Install at least 8GB of RAM for virtualization testing with this single VM and at least double that for production use and _never_ over-provision memory on production systems to keep away gremlins.


----------



## abishai (Aug 2, 2018)

`Orum said:


> I'm speculating, but as the large cache from zfs doesn't leave much free memory, could it be that bhyve requests a sudden, large allocation, and before the cache memory can be freed up the allocation fails?


Yes. Also, you can get a panic here.


----------



## `Orum (Aug 2, 2018)

sko said:


> You *have* to specify some swap space. Even with available RAM the system uses swap for some operations and fails if none is available.
> On desktop systems firefox (amongst other software) is notoriously crashing with the weirdest crashdumps/tracebacks if there is no swap available - even on systems with 32GB RAM and more.


I've never needed swap on servers (assuming they had enough RAM), and although I only have two FreeBSD machines running X, I've never had swap on them either.  Running Firefox on them as well has been fine without swap.


sko said:


> Also: 4GB is not enough if you want to virtualize a memory hogging OS like Windows - usually Windows refuses to install on systems with less than 4GB of RAM, let alone run anywhere near "usable" (at least as usable as this toy OS can be...) with <4GB RAM.

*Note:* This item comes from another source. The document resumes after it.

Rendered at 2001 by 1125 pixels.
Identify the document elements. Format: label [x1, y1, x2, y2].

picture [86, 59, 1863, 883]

Yes, 16GB more RAM is already on the way and slated to arrive tomorrow.  I suspect the sudden allocation is caused by TrustedInstaller, when Windows checks for updates.  But, it's not the guest that's crashing from being out of memory here--it's being terminated by the host.


sko said:


> Install at least 8GB of RAM for virtualization testing with this single VM and at least double that for production use and _never_ over-provision memory on production systems to keep away gremlins.


My concern is that just installing more RAM in the host won't fully resolve the issue.  If the problem is that ZFS is eating up all the available memory on the host, that won't change just by adding more memory to the host.


----------



## nihr43 (Aug 2, 2018)

I've run computers for many years without swap, and big servers with only 1GB.  No application should be trying to access swap directly, if thats even possible.

OP: your answer.. yes the vfs.zfs.arc_max tunable works well.  I use it on bhyve servers.


----------



## `Orum (Aug 2, 2018)

I've limited arc_max on the host to 256M, started another 1GB Windows VM (leaving the existing one running), and have the host building 11.2, and it's still floating a lot more free RAM than before (about ~512M compared to ~100M without tuning).  So while it's not an ideal solution, it seems to at least hold ZFS at bay and keep enough memory free for bhyve.

Of course, I suspect the guests may still crash without some more physical memory allocated to them, but that's not FreeBSD's fault.   And, that should be solved once I get some more memory in the server.


----------